INSTRUCTIONS FOR THE TASK: Which lines in the records below contain the word "Ruby"? Copy each of them.

DATA SUPPLIED: Begin

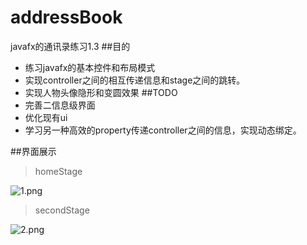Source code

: # addressBook
javafx的通讯录练习1.3
##目的
- 练习javafx的基本控件和布局模式
- 实现controller之间的相互传递信息和stage之间的跳转。
- 实现人物头像隐形和变圆效果
##TODO
- 完善二信息级界面
- 优化现有ui
- 学习另一种高效的property传递controller之间的信息，实现动态绑定。

##界面展示
> homeStage  

![1.png](https://upload-images.jianshu.io/upload_images/6035077-1e5a2f154b0ae18c.png?imageMogr2/auto-orient/strip%7CimageView2/2/w/1240)
> secondStage  

![2.png](https://upload-images.jianshu.io/upload_images/6035077-8aa94a9e462e34ba.png?imageMogr2/auto-orient/strip%7CimageView2/2/w/1240)
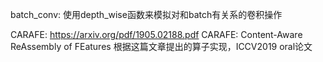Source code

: batch_conv:  使用depth_wise函数来模拟对和batch有关系的卷积操作

CARAFE: https://arxiv.org/pdf/1905.02188.pdf  CARAFE: Content-Aware ReAssembly of FEatures  根据这篇文章提出的算子实现，ICCV2019 oral论文
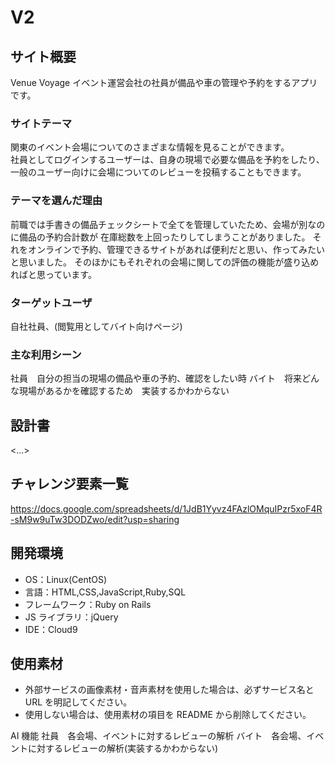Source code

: # V2

## サイト概要
Venue Voyage 
イベント運営会社の社員が備品や車の管理や予約をするアプリです。

### サイトテーマ

関東のイベント会場についてのさまざまな情報を見ることができます。   
社員としてログインするユーザーは、自身の現場で必要な備品を予約をしたり、  
一般のユーザー向けに会場についてのレビューを投稿することもできます。

### テーマを選んだ理由

前職では手書きの備品チェックシートで全てを管理していたため、会場が別なのに備品の予約合計数が
在庫総数を上回ったりしてしまうことがありました。
それをオンラインで予約、管理できるサイトがあれば便利だと思い、作ってみたいと思いました。
そのほかにもそれぞれの会場に関しての評価の機能が盛り込めればと思っています。

### ターゲットユーザ

自社社員、(閲覧用としてバイト向けページ)

### 主な利用シーン

社員　自分の担当の現場の備品や車の予約、確認をしたい時
バイト　将来どんな現場があるかを確認するため　実装するかわからない

## 設計書

<...>

## チャレンジ要素一覧

<https://docs.google.com/spreadsheets/d/1JdB1Yyvz4FAzlOMquIPzr5xoF4R-sM9w9uTw3DODZwo/edit?usp=sharing>

## 開発環境

- OS：Linux(CentOS)
- 言語：HTML,CSS,JavaScript,Ruby,SQL
- フレームワーク：Ruby on Rails
- JS ライブラリ：jQuery
- IDE：Cloud9

## 使用素材

- 外部サービスの画像素材・音声素材を使用した場合は、必ずサービス名と URL を明記してください。
- 使用しない場合は、使用素材の項目を README から削除してください。

AI 機能
社員　各会場、イベントに対するレビューの解析
バイト　各会場、イベントに対するレビューの解析(実装するかわからない)
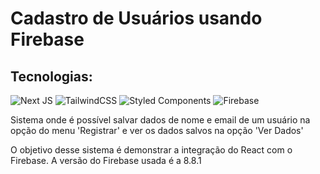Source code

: # Cadastro de Usuários usando Firebase

## Tecnologias: 
![Next JS](https://img.shields.io/badge/Next-black?style=for-the-badge&logo=next.js&logoColor=white)  ![TailwindCSS](https://img.shields.io/badge/tailwindcss-%2338B2AC.svg?style=for-the-badge&logo=tailwind-css&logoColor=white) 
![Styled Components](https://img.shields.io/badge/styled--components-DB7093?style=for-the-badge&logo=styled-components&logoColor=white) ![Firebase](https://img.shields.io/badge/firebase-%23039BE5.svg?style=for-the-badge&logo=firebase) 


Sistema onde é possível salvar dados de nome e email de um usuário na opção do menu 'Registrar' e ver os dados salvos na opção 'Ver Dados'

O objetivo desse sistema é demonstrar a integração do React com o Firebase.
A versão do Firebase usada é a 8.8.1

DATA SUPPLIED: End

ANSWER SECTION:
- 言語：HTML,CSS,JavaScript,Ruby,SQL
- フレームワーク：Ruby on Rails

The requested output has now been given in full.